(10a) (Invited Talk) Engineered Tissue Microspheres for Regenerative Medicine and Disease Modeling Applications | AIChE

(10a) (Invited Talk) Engineered Tissue Microspheres for Regenerative Medicine and Disease Modeling Applications

Authors 

Lipke, E. A. - Presenter, Auburn University
Dr. Lipke’s research group employs biomimetic materials to guide induced pluripotent stem cell differentiation and maturation, particularly for the scalable production of human heart tissue, to support therapeutic cell delivery, and to create engineered cancer tissues that recapitulate aspects of the tumor microenvironment for use in drug testing. Most recently, we have established a rapid and readily replicable approach to encapsulate cells in poly(ethylene glycol)-fibrinogen (PEG-Fb) microspheres for a range of applications, including stem cell differentiation, cancer tissue engineering, tissue spheroid based drug-testing assays, and injectable therapeutic cell delivery. Using a microfluidic approach, hydrogel microspheres with uniform shape and size can be produced with high (20 million cells/mL) cell densities.
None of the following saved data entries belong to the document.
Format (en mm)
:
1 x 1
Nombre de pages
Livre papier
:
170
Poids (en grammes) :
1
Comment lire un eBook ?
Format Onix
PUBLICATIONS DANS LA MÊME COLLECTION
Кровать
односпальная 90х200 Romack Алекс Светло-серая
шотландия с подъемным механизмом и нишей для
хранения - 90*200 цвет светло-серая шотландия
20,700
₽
To form the microspheres, aqueous PEG-Fb polymer precursor with suspended cells is infused through the upper inlet of a custom microfluidic device and the mineral oil carrier infused through the bottom inlet; microspheres form at the junction and traverse the outlet channel, where they are photocrosslinked in > 1 second and collected.
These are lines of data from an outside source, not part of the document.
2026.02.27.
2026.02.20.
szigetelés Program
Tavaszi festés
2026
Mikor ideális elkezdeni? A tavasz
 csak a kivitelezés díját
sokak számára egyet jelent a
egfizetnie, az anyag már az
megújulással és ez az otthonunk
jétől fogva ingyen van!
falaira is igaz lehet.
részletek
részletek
A range of cell types, including stem and progenitor cells and cancer cells, have been encapsulated with high maintenance of cell viability. By providing a tunable, biomimetic cellular microenvironment, these hydrogel microspheres have been shown to support stem cell proliferation and differentiation, including cardiac differentiation of human induced pluripotent stem cells. The established hydrogel microsphere system also can be employed for encapsulation and delivery of therapeutic cell types; fabricated microspheres supported maintenance of encapsulated endothelial progenitor cell phenotype and outgrowth in vitro and in vivo delivery through injection in an equine wound healing model. Encapsulated cancer cells also remodeled the PEG-Fb and formed dense tissues over time; engineered tumor spheroids were more uniform than spontaneously aggregated cancer cells and could be maintained for multiple weeks in culture for use in drug testing. Overall, rapid and reproducible cell encapsulation in hydrogel microspheres has advantages for use in regenerative medicine and disease modeling applications.